Hi Jianfeng,
I started working on an implementation recently. Actually, I simply ported the implementation from the JMetal Java metaheuristic framework (
http://jmetal.sourceforge.net/). It seems to work, as in the solutions appear converge properly, though not as well as NSGA-IIr or NSGA-II (from what I could observe.) It's also not the most pythonic code since I mostly ported from Java directly. Anyways, you download it from here:
Only major thing missing is being able to compute the weight vectors on the fly. So far, it only works for 2 or 3 objectives, otherwise it requires a weight file specific to your population size and number of objectives.
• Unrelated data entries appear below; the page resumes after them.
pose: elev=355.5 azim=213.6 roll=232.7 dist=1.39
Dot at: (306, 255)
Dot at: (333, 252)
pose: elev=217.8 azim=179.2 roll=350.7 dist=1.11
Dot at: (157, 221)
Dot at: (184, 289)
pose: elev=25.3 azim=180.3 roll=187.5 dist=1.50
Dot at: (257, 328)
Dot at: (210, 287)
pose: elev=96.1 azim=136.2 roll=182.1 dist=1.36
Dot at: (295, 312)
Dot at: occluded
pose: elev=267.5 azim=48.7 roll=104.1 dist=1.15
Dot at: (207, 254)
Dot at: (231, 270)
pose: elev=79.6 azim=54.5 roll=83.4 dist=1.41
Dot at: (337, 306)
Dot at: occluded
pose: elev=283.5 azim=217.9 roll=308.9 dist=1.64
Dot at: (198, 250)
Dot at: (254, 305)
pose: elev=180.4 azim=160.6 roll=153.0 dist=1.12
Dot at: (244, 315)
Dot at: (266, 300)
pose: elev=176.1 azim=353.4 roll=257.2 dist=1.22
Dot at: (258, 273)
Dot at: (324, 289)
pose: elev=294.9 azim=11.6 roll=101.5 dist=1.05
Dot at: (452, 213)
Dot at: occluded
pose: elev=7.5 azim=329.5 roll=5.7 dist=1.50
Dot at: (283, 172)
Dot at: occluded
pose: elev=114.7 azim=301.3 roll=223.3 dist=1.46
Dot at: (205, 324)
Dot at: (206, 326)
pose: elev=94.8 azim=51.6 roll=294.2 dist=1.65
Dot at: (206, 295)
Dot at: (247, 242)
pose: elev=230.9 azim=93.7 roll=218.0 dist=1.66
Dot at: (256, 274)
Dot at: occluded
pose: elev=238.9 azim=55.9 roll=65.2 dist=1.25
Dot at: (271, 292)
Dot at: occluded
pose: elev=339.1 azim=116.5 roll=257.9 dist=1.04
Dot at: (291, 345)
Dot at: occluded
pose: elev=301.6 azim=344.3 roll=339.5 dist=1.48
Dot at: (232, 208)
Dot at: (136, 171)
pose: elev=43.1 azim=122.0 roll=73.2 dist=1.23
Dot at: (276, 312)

The paper wasn't very specific on how to generate the weight vectors (other than they are uniformly distributed for each objective) and I didn't want to misinterpret the function either, so I didn't try yet. The JMetal version has support to generate the weight vectors for 2 objectives, and the Java implementation of MOEA/D from the author's website (
http://dces.essex.ac.uk/staff/qzhang/moead/moead-java-source.zip) has one for 3 objectives which I added.
There's a modified example of the DEAP sample knapsack problem you can use to test. You can run python knapsack.py SEED for a given random number SEED, or python knapsack.py SEED 3 to try a 3-objective version of the problem.
Have fun with it, and let me know if you figure out how to generate weight vectors for >3 objective problems.